Aos domingos, acompanhando meu pai à missa na Igreja do Bom Jesus, eu, coroinha dos padres jesuítas, segurava a patena, quando o sacerdote distribuía a hóstia consagrada aos penitentes. Dentre eles, meus patrões! O tempo passou! O povo me fez prefeito, dotei o antigo Bairro das necessárias melhorias e lhe dei novo nome: Liberdade! Porém, prefeito ou não, o carinho pelos ex-patrões continuou. Sem temor e construído no respeito.
Nas tardes de domingo íamos ao estádio ver jogos do Ituano. Enquanto o menino de outrora vibrava nas arquibancadas, Toninho Romanatto, o antigo patrão, renunciava a esse privilégio ficando na portaria.

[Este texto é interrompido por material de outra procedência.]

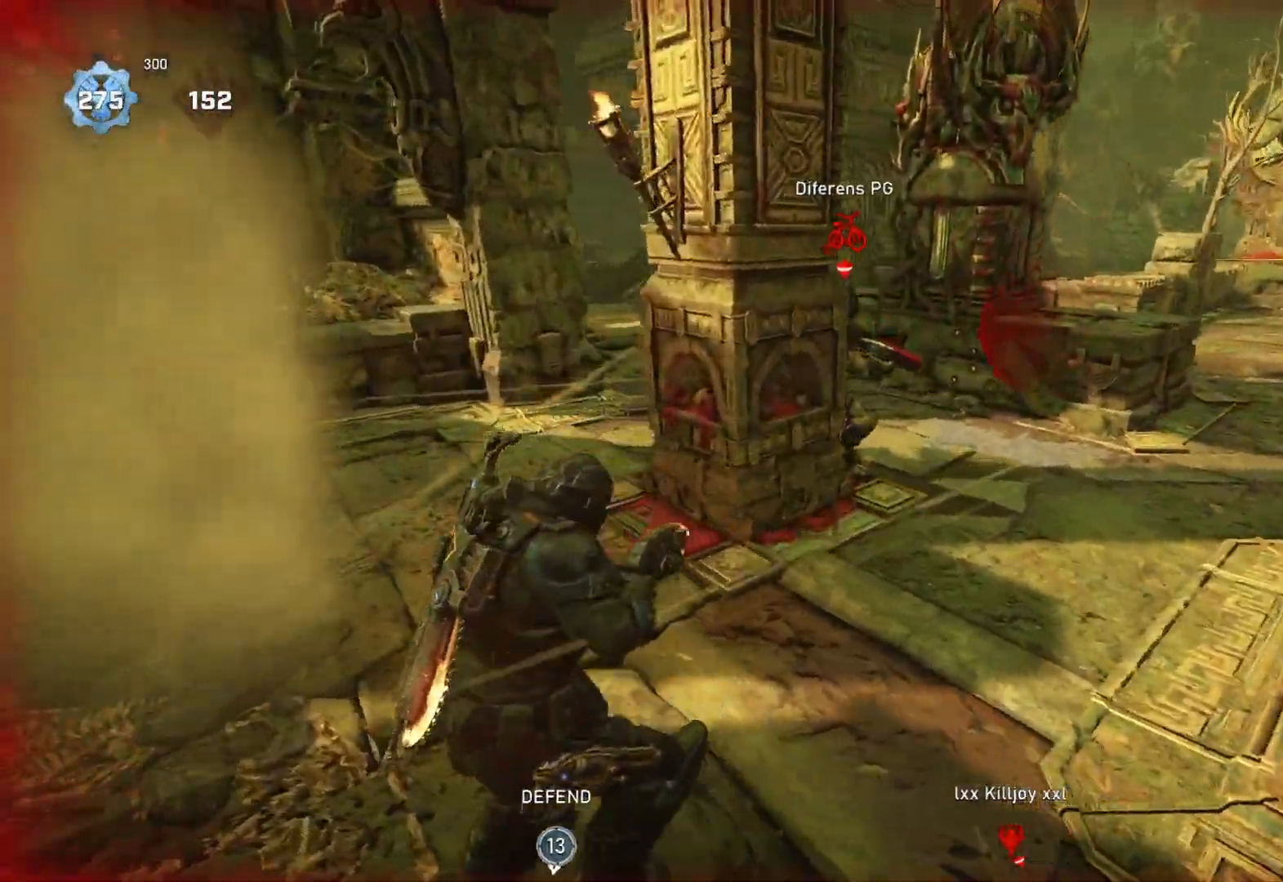
{"buttons": [], "left_stick": "up-right", "right_stick": "center", "events": [[50, "left_stick", "up"], [100, "left_stick", "right"], [100, "right_stick", "up-right"], [183, "R2", "down"], [250, "right_stick", "down"], [283, "R2", "up"], [317, "L1", "down"], [333, "L1", "up"], [367, "left_stick", "up-right"], [383, "right_stick", "center"]]}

Cooperador do clube a cuidar da bilheteria! Recordar enche o coração de emoção! Faz sentir o quanto os seres humanos eram mais gentis, disponíveis e solidários. Deus do céu! Como o tempo esgarçou valores.
Quando se desfizeram os laços da fraternidade entre as pessoas? Em que momento se romperam os vínculos da sensatez que tornavam os homens mais felizes?
No entanto, o fogo que destruiu a Oficina Romanatto foi incapaz de extinguir as lembranças que guardo na alma das figuras amigas dos seus fundadores.
Não são vestígios ou miragens. São lampejos de luz. Toninho, Waldemar e Wilson seguem, na eternidade, mecânicos de Deus em outras oficinas do Universo!